_EXERCISE DETAILS_
Find each line in the records below that contains the word "nuevos" and copy it.

_DATASET CONTENT_
:::

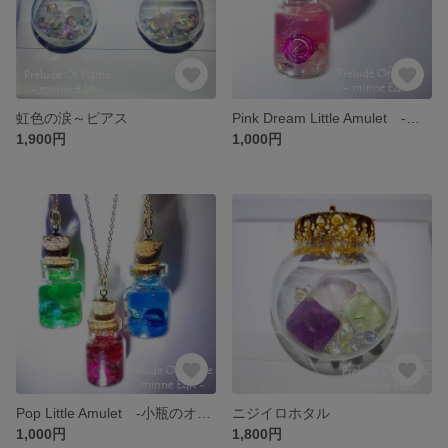
虹色の涙～ピアス
Pink Dream Little Amulet -小瓶のオルゴナイト- ～ネックレス・ペンダント
1,900円
1,000円
Pop Little Amulet -小瓶のオルゴナイト- ～ネックレス・ペンダント
ニジイロホタル
1,000円
1,800円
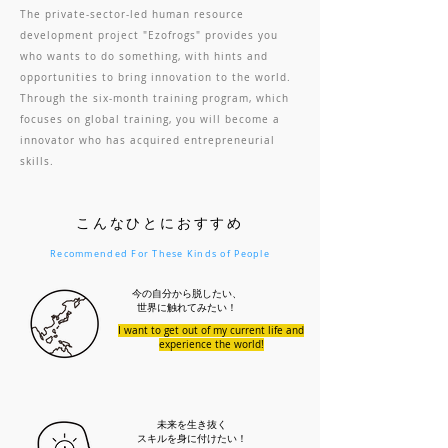
The private-sector-led human resource
development project "Ezofrogs" provides you
who wants to do something, with hints and
opportunities to bring innovation to the world.
Through the six-month training program, which
focuses on global training, you will become a
innovator who has acquired entrepreneurial
skills.
こんなひとにおすすめ
Recommended For These Kinds of People
今の自分から脱したい、
世界に触れてみたい！
I want to get out of my current life and
experience the world!
未来を生き抜く
スキルを身に付けたい！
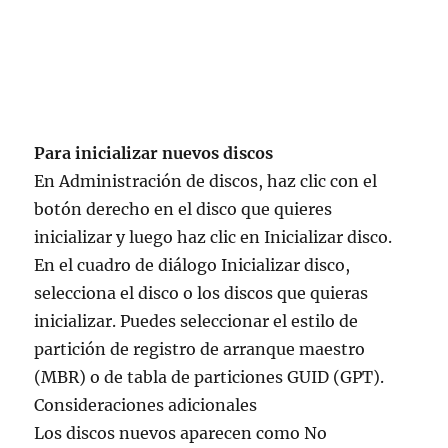
Para inicializar nuevos discos
En Administración de discos, haz clic con el
botón derecho en el disco que quieres
inicializar y luego haz clic en Inicializar disco.
En el cuadro de diálogo Inicializar disco,
selecciona el disco o los discos que quieras
inicializar. Puedes seleccionar el estilo de
partición de registro de arranque maestro
(MBR) o de tabla de particiones GUID (GPT).
Consideraciones adicionales
Los discos nuevos aparecen como No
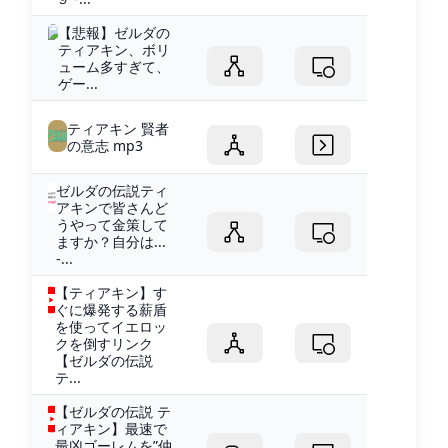
【悲報】ゼルダの
ティアキン、ボリ
ューム多すぎて、
ゲー...
ティアキン 賢者
の意志 mp3
ゼルダの伝説ティ
アキンで皆さんど
うやって金策して
ますか？自分は...
-...
【ティアキン】す
ぐに爆発する薪盾
を使ってイエロッ
クを倒すリンク
【ゼルダの伝説
テ...
【ゼルダの伝説 テ
ィアキン】最速で
最凶ゴーレムを”仲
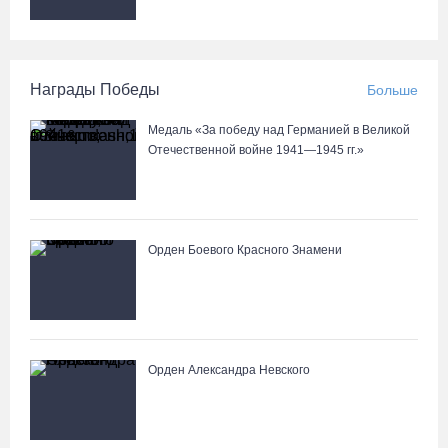
Награды Победы
Больше
Медаль «За победу над Германией в Великой
Отечественной войне 1941—1945 гг.»
Орден Боевого Красного Знамени
Орден Александра Невского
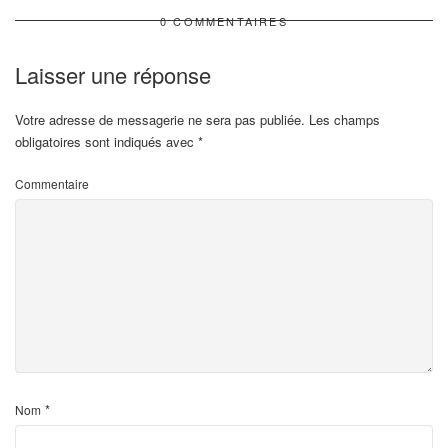
0 COMMENTAIRES
Laisser une réponse
Votre adresse de messagerie ne sera pas publiée.
Les champs
obligatoires sont indiqués avec
*
Commentaire
*
Nom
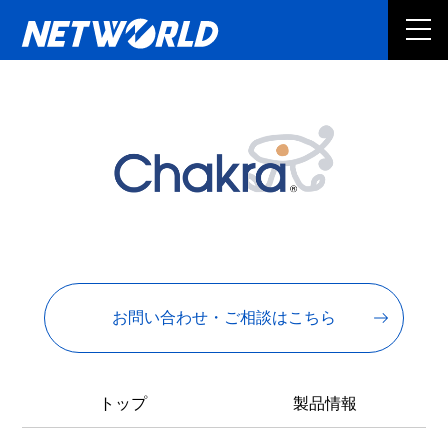
お問い合わせ・ご相談はこちら
トップ
製品情報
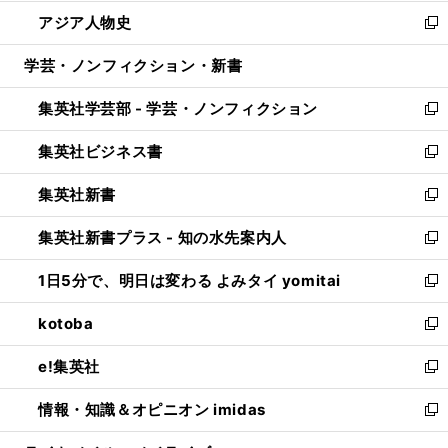
開
ウ
ン
ウ
し
アジア人物史
く
で
ド
ィ
い
新
開
ウ
ン
ウ
し
学芸・ノンフィクション・新書
く
で
ド
ィ
い
開
ウ
ン
ウ
集英社学芸部 - 学芸・ノンフィクション
く
で
ド
ィ
新
開
ウ
ン
し
集英社ビジネス書
く
で
ド
い
新
開
ウ
ウ
し
集英社新書
く
で
ィ
い
新
開
ン
ウ
し
集英社新書プラス - 知の水先案内人
く
ド
ィ
い
新
ウ
ン
ウ
し
1日5分で、明日は変わる よみタイ yomitai
で
ド
ィ
い
新
開
ウ
ン
ウ
し
kotoba
く
で
ド
ィ
い
新
開
ウ
ン
ウ
し
e!集英社
く
で
ド
ィ
い
新
開
ウ
ン
ウ
し
情報・知識＆オピニオン imidas
く
で
ド
ィ
い
新
開
ウ
ン
ウ
し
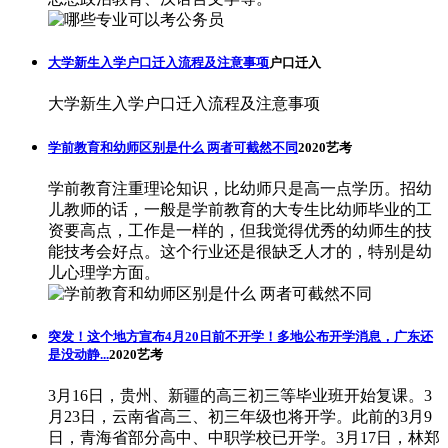
大学新生入学户口迁入流程及注意事项
户口迁入
大学新生入学户口迁入流程及注意事项
学前教育和幼师区别是什么 两者可截然不同
2020艺考
学前教育注重理论知识，比幼师只是高一点学历。招幼
儿教师的话，一般是学前教育的大专生比幼师毕业的工
资要高点，工作是一样的，但我觉得优秀的幼师生的技
能技考会好点。这个行业还是很缺乏人才的，特别是幼
儿心理学方面。
突发！这个地方宣布4月20日前不开学！多地公布开学消息，广东还
是没动静...
2020艺考
3月16日，贵州、新疆的高三初三等毕业班开始复课。3
月23日，云南省高三、初三年级也将开学。此前的3月9
日，青海省部分高中、中职学校已开学。3月17日，林郑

:::

_ANSWER TO THIS EXERCISE_
Para inicializar nuevos discos
Los discos nuevos aparecen como No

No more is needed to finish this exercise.